▸ **GIVEN PROBLEM**
Continue the forum post about extracting data feeds with C# regular expressions from the point where it stops.

▸ **QUOTED TEXT**
I'm currently trying to process a number of data feeds that I have no control over, where I am using Regular Expressions in C# to extract information.
The originator of the data feed is extracting basic row data from their database (like a product name, price, etc), and then formatting that data within rows of English text. For each row, some of the text is repeated static text and some is the dynamically generated text from the database.
e.g
Panasonic TV with FREE Blu-Ray Player
Sony TV with FREE DVD Player + Box Office DVD
Kenwood Hi-Fi Unit with $20 Amazon MP3 Voucher
So the format in this instance is: PRODUCT with FREEGIFT.
PRODUCT and FREEGIFT are dynamic parts of each row, and the "with" text is static. Each feed has about 2000 rows.
Creating a Regular Expression to extract the dynamic parts is trivial.

▸ **MATERIAL PROVIDED**
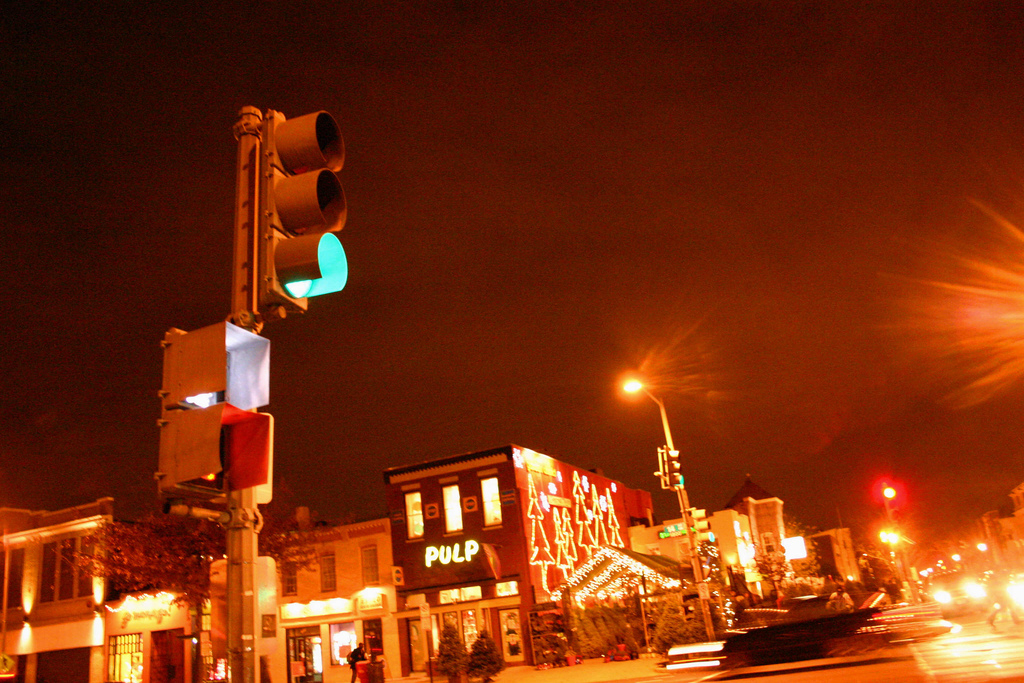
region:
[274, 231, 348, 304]
the green traffic lights appears blueish against the brown background.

▸ **TASK RESULT**
The problem is that the marketing bods in control of the data feed keep on changing the structure of the static text, usually once a fortnight, so this week I might have:
Brand new Panasonic TV and a FREE Blu-Ray Player if you order today
Brand new Sony TV and a FREE DVD Player + Box Office DVD if you order today
Brand new Kenwood Hi-Fi unit and a $20 Amazon MP3 Voucher if you order today
And next week it will probably be something different, so I have to keep modifying my Regular Expressions...
How would you handle this?
Is there an algorithm to determine static and variable text within repeating rows of strings? If so, what would be the best way to use the output of such an algorithm to programatically create a dynamic Regular Expression?
Thanks for any help or advice.